> DESCRIPTION OF THE TASK
Copy every line of text in the rows below character for character, keeping each line break as shown.

==== EXERCISE INPUTS ====

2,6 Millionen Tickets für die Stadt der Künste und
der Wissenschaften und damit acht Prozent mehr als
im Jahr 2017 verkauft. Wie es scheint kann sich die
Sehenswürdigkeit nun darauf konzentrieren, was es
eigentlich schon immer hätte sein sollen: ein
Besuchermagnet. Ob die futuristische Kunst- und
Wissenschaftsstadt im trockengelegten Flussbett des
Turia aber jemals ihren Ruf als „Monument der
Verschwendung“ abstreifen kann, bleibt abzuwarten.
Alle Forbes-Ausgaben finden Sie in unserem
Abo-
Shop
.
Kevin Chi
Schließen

====

> EXPECTED ANSWER
2,6 Millionen Tickets für die Stadt der Künste und
der Wissenschaften und damit acht Prozent mehr als
im Jahr 2017 verkauft. Wie es scheint kann sich die
Sehenswürdigkeit nun darauf konzentrieren, was es
eigentlich schon immer hätte sein sollen: ein
Besuchermagnet. Ob die futuristische Kunst- und
Wissenschaftsstadt im trockengelegten Flussbett des
Turia aber jemals ihren Ruf als „Monument der
Verschwendung“ abstreifen kann, bleibt abzuwarten.
Alle Forbes-Ausgaben finden Sie in unserem
Abo-
Shop
.
Kevin Chi
Schließen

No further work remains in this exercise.